Mittag-Leffler Expansion

I am attempting to perform what is described in my notes as a "Mittag-Leffler Expansion", but first I must prove that this expansion is valid.

Given that

$$ f(z) = \frac{1}{\sin{z}} - \frac{1}{z}$$

Let $C$ be the positively oriented boundary of the rectangle $-\left(n+\frac{1}{2}\right)\pi \le x \le \left(n+\frac{1}{2}\right)\pi$, $-n\pi \le y \le n\pi$, where $z= x + iy$. Show that $|\sin(z)| = \mathcal{O}(e^{|n|\pi})$ on the top and bottom, and so $f(z) = \mathcal{O}\left(\frac{1}{n}\right)$ there. Show also that $|\sin(z)| = \cosh(y)$ on the sides, use this to bound $| f(z) |$ by a constant there, and so bound $|f(z)|$ by a constant along the entire $C$.

My work:

I was able to prove that $|\sin(z)| = \cosh(y)$ on the sides.

I got that $|\sin(z)| = \sinh(y)$ on the top and bottom by the following $$\lvert \sin(x+iy)\rvert = \lvert \frac{e^{-i(x+iy)}-e^{i(x+iy)}}{2} \rvert \le \frac{e^{|y|}-e^{-|y|}}{2} = \sinh(y) = \sinh(|n|\pi)$$

I am unsure if this is correct, as I am unsure what the script $\mathcal O$ means.

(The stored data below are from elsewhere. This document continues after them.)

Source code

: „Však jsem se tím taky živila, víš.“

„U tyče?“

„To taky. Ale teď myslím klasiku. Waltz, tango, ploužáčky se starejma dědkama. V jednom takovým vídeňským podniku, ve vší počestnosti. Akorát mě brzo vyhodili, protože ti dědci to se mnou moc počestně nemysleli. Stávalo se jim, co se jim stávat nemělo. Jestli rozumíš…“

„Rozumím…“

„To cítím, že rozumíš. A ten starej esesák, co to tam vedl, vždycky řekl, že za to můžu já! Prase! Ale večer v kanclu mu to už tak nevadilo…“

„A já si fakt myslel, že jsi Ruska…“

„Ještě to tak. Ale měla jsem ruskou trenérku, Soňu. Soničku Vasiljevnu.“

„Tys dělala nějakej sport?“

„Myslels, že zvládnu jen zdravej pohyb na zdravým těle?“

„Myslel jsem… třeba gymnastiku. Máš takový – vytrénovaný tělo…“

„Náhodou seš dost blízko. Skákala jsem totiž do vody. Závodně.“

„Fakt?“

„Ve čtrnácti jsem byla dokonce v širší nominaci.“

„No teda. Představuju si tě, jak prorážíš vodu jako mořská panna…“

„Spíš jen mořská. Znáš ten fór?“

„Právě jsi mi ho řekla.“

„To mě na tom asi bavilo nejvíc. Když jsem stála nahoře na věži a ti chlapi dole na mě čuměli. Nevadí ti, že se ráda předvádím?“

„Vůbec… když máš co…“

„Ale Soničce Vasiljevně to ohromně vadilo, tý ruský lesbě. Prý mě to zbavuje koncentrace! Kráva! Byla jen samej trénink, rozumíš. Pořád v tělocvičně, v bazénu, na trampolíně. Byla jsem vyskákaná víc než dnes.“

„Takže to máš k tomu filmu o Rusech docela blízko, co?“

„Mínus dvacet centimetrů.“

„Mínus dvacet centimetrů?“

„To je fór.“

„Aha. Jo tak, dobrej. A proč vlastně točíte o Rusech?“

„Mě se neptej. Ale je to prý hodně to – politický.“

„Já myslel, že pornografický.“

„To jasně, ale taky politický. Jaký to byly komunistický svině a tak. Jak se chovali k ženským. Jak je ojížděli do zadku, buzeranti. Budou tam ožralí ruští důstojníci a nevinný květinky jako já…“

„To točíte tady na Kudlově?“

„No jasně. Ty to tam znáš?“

I also do not see how I am supposed to "bound $| f(z) |$ by a constant", as $\cosh(y)$ is not bounded as $y$ approaches $\infty$.


Solution 1:

I am unsure if this is correct, as I am unsure what the script $\mathcal O$ means.

As @RobertIsrael suggested, it helps to understand what big-$\mathcal O$ notation means. Roughly, it means a given function grows "as fast as" another function up to some constant factor.

I also do not see how I am supposed to "bound $|f(z)|$ by a constant", as $\cosh(y)$ is not bounded as $y$ approaches $\infty$.

Well … the question asks you to bound $|f(z)|$, not $\cosh(y)$ :P

Show that $|\sin(z)| = \mathcal{O}(e^{|n|\pi})$ on the top and bottom, and so $f(z) = \mathcal{O}\left(\frac{1}{n}\right)$ there.

You have already shown that

$$ |\sin(z)| \le \frac{1}{2} (e^{n \pi} - e^{-n \pi})$$

As $n \to 0$, $e^{n \pi}$ grows exponentially while $e^{-n \pi}$ decays exponentially, so for large $n$ only $e^{n \pi}$ is significant. Thus we can conclude that $|\sin(z)| = \mathcal{O}(e^{|n|\pi})$.

From this we can analyze the behavior of $f(z)$ on the top and bottom lines:

$$\begin{align} |f(z)| &= \left|\frac{1}{\sin z} - \frac{1}{z}\right| \\ &\le \frac{1}{|\sin z|} + \frac{1}{|z|} \\ &\le \frac{1}{|\sin z|} + \frac{1}{|n \pi|} \\ &= \mathcal O\left(\frac{1}{e^{|n|\pi}}\right) + \mathcal O\left(\frac{1}{|n|}\right) \\ &= \mathcal O\left(\frac{1}{n}\right) \end{align}$$

Show also that $|\sin(z)| = \cosh(y)$ on the sides, use this to bound $| f(z) |$ by a constant there, …

You already have

$$ |\sin(z)|=\cosh(y) $$

On the real axis, $\cosh$ function has a minimum of 1, so its reciprocal is at most 1. Thus

$$ \frac{1}{|\sin(z)|} \le 1 $$

We can then repeat the same procedure to analyze the left and right lines (skipping a few steps):

$$\begin{align} |f(z)| &\le 1 + \frac{1}{(n + \frac{1}{2}) \pi} \le 1 + \frac{1}{3 \pi / 2} \end{align}$$

… and so bound $|f(z)|$ by a constant along the entire $C$.

On the top and bottom lines, $|f(z)|$ decreases towards zero as $\mathcal O\left(\frac{1}{n}\right)$, while on left and right lines, $|f(z)|$ is bounded from above by a constant value $1 + \frac{2}{3 \pi}$. Hence, the value of the function is bounded on all contours by this constant.